Each line of the entries below that includes "knee" belongs in your answer.

*** Opening of TASK INPUT ***

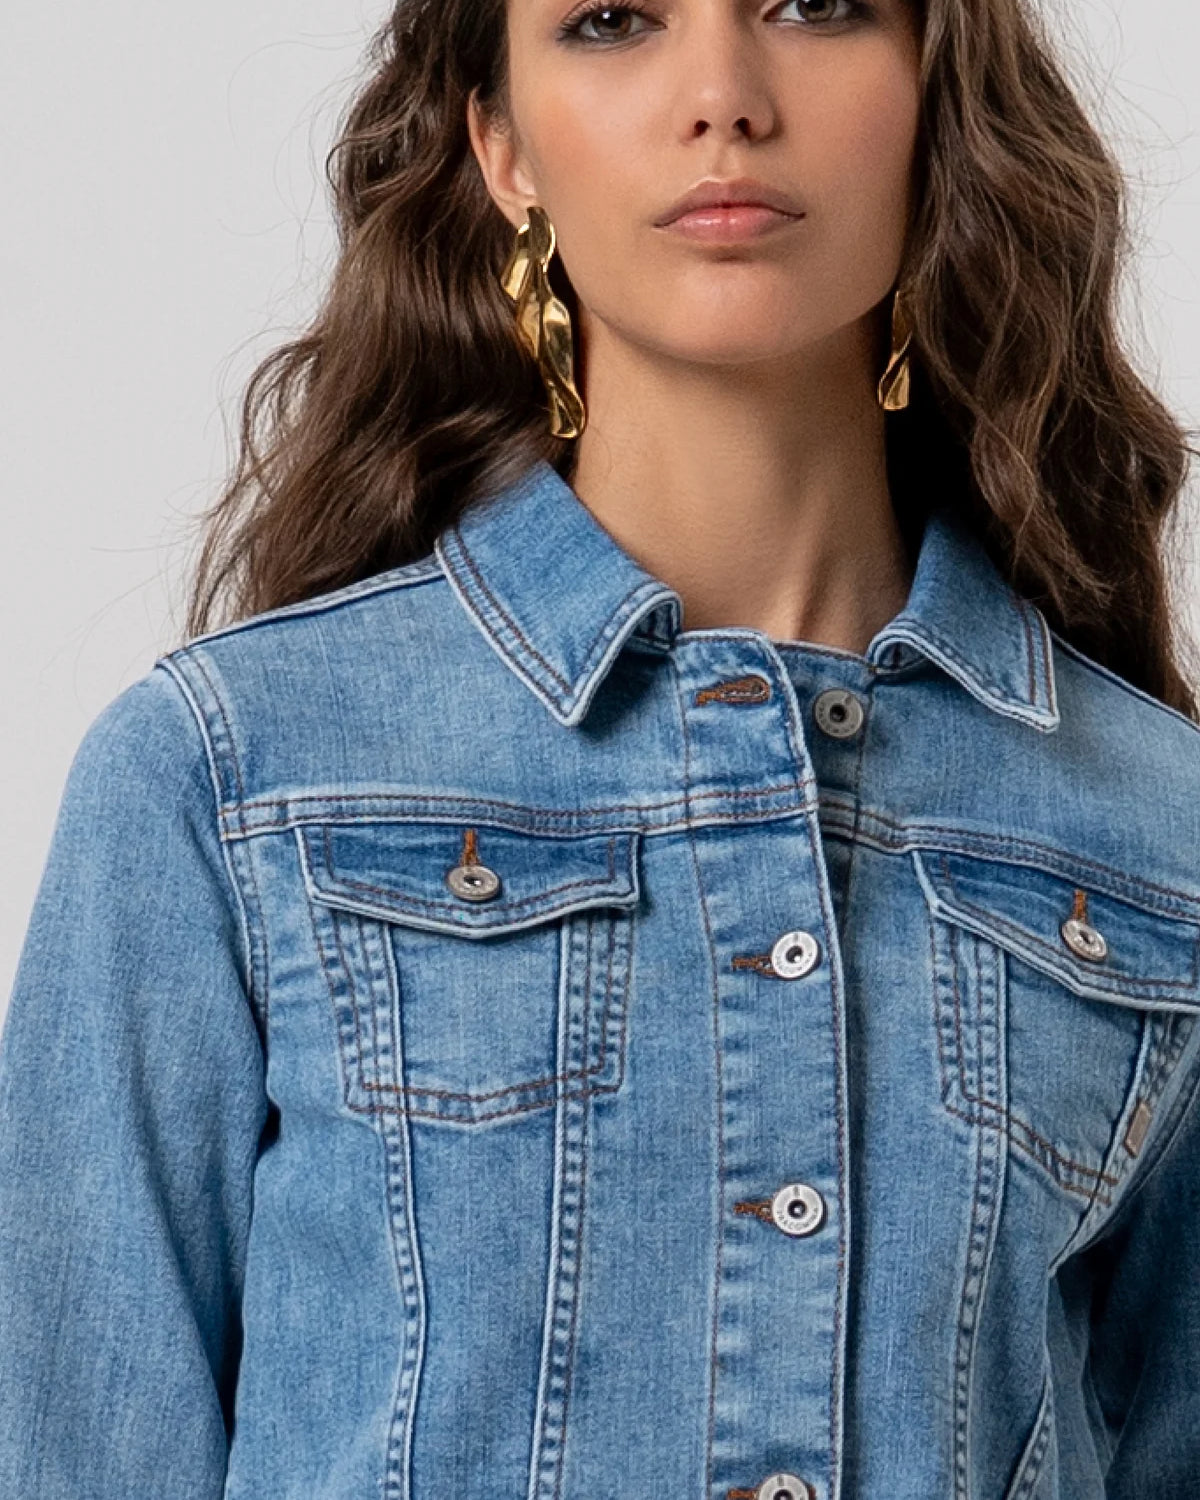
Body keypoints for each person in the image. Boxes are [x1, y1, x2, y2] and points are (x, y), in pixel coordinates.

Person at [2, 0, 1199, 1495]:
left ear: (937, 97)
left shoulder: (1160, 838)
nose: (724, 96)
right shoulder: (231, 780)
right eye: (612, 21)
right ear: (502, 150)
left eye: (816, 5)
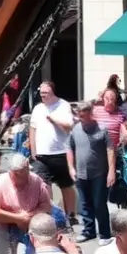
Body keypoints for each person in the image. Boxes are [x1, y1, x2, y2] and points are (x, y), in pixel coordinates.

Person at [67, 101, 116, 243]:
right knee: (85, 204)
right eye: (79, 115)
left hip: (99, 173)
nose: (81, 118)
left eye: (84, 116)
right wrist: (71, 168)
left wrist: (111, 171)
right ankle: (89, 231)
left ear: (90, 113)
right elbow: (69, 148)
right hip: (81, 173)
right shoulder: (75, 129)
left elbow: (110, 150)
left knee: (99, 203)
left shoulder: (102, 129)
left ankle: (105, 234)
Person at [29, 81, 78, 221]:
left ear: (53, 92)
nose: (43, 96)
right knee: (44, 185)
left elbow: (69, 127)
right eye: (41, 93)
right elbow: (32, 129)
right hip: (42, 154)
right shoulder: (38, 108)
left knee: (66, 185)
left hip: (61, 153)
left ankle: (71, 215)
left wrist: (54, 120)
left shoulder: (63, 105)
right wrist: (33, 150)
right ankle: (49, 215)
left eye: (46, 93)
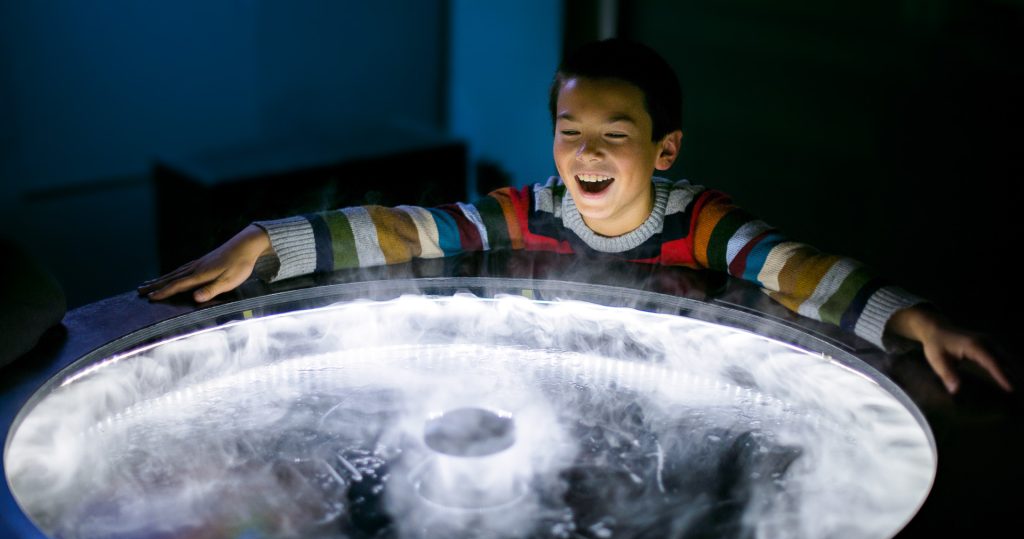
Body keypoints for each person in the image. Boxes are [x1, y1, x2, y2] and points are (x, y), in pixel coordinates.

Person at [139, 39, 1011, 395]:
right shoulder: (535, 212)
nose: (587, 155)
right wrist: (271, 242)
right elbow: (415, 229)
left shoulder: (696, 220)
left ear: (664, 152)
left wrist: (906, 315)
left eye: (614, 136)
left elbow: (788, 266)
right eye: (571, 133)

*** Close of TASK INPUT ***

> [TASK RESPONSE]
right knee: (85, 204)
left knee: (99, 203)
right knee: (44, 185)
left knee: (66, 185)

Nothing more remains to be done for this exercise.